• Source document
BEGIN

The Pánuco River drains a basin of 98,227 km^{2}, which includes portions of the Mexican Plateau, the Sierra Madre Oriental, and the Gulf Coastal Plain.

The Pánuco is formed by the confluence of its two main tributaries, the Moctezuma and the Tampaón (or Tamuín).

The Moctezuma originates on the Mexican Plateau, and its headwater streams include the Tula River. It runs northward, forming the state border between Hidalgo and Querétaro as it moves toward San Luis Potosí, before turning eastward to carve a deep canyon through the Sierra Madre Oriental. Once emerging onto the Gulf Coastal Plain, it runs northeastwards, joined from the south by the Tempoal River before joining the Tamuin in Veracruz.

The Santa Maria and Rio Verde also originate on the Mexican Plateau, north of the Moctezuma. They carve canyons through the Sierra, where they join to form the Tampaón, which continues eastwards past the Sierra onto the Gulf Coastal Plain to join the Moctezuma.

The Pánuco winds another 172.5 km through the coastal lowlands, joined from the south by the Topila and from the north by the Tamesí, before emptying into the Gulf of Mexico at Tampico–Ciudad Madero, Tamaulipas. The lower Pánuco forms the border between the states of Tamaulipas and Veracruz. The Tampico Bridge crosses the river near its mouth.

In total, the Pánuco is more than 500 km in length, though only the last 15 km is navigable for larger ships. The watershed of the Pánuco and its tributaries drains portions of Tamaulipas, San Luis Potosí, Guanajuato, Querétaro, Hidalgo, Mexico, Puebla, and Veracruz.

In 1519, during his cartographic expeditions along the western coast of the Gulf of Mexico, Spanish explorer Alonso Álvarez de Pineda established a settlement on the river, which he named Las Palmas, though it was abandoned after he was killed in battle with indigenous peoples living nearby.

END

• Record excerpts
BEGIN

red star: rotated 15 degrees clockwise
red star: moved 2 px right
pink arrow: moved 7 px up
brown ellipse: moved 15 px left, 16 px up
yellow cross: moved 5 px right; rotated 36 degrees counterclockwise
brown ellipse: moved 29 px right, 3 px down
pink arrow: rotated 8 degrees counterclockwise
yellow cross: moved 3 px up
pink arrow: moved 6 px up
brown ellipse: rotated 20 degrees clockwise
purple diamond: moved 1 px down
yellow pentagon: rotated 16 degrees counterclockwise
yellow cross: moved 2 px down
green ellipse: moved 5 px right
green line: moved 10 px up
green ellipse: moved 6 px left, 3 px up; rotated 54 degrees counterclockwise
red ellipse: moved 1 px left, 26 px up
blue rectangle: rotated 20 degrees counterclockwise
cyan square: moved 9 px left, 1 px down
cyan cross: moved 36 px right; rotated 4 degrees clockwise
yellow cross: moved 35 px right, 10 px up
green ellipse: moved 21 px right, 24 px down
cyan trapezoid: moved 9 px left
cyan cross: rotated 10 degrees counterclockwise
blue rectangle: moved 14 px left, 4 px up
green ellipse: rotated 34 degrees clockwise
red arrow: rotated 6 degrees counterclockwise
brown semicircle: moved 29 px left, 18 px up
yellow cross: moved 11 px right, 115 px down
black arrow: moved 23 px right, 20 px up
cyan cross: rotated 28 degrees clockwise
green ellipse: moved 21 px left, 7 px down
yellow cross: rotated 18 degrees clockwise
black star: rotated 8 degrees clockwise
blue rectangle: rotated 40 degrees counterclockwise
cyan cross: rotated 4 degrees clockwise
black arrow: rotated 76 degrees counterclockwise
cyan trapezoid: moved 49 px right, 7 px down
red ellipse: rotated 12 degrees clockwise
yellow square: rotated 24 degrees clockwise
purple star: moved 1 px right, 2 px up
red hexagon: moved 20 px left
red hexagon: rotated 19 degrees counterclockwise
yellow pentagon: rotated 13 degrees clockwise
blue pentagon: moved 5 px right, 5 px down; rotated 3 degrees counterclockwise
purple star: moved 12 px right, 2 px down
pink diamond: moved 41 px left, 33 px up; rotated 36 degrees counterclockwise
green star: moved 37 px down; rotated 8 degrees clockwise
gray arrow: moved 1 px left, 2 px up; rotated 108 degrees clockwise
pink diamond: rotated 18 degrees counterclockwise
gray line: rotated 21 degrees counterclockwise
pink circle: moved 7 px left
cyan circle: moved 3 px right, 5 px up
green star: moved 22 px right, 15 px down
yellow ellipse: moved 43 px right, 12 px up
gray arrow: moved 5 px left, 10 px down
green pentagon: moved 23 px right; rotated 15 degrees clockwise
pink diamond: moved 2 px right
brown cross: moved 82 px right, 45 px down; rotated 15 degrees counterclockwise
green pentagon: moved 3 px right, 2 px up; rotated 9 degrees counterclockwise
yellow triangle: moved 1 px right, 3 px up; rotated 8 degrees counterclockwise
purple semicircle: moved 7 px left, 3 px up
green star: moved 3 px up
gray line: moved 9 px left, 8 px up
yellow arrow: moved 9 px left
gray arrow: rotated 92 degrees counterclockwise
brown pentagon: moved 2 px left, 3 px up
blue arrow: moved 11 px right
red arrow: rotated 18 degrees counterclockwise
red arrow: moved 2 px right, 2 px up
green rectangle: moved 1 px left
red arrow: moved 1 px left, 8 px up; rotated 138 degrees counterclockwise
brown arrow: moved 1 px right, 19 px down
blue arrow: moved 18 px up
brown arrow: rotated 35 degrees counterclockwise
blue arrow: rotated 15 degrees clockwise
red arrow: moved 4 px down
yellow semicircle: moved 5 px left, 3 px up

END

• Apply what you read
1 – Using the Pánuco River passage, explain how the Pánuco River comes to be formed, tracing each of its two main tributaries back to where it originates. Answer in one to three sentences.
2 – Answer these questions from the Pánuco River passage.
(a) What is the area of the basin the Pánuco River drains?
(b) How much of the river is navigable for larger ships?
(c) What name did Alonso Álvarez de Pineda give the settlement he established on the river?
3 – Sum up the Pánuco River passage in two sentences.

• Outputs in order
1 – The Pánuco forms where its two main tributaries, the Moctezuma and the Tampaón, meet. The Moctezuma rises on the Mexican Plateau, crosses the Sierra Madre Oriental in a deep canyon and runs northeast across the Gulf Coastal Plain. The Tampaón forms where the Santa Maria and Rio Verde, which also rise on the plateau, join in the Sierra before it flows east onto the coastal plain to meet the Moctezuma.

2 –
(a) 98,227 km².
(b) Only the last 15 km.
(c) Las Palmas.

3 – The Pánuco River forms where the Moctezuma and Tampaón meet and winds through the coastal lowlands to the Gulf of Mexico at Tampico–Ciudad Madero. Its total length is more than 500 km, and its basin of 98,227 km² spans parts of eight Mexican states.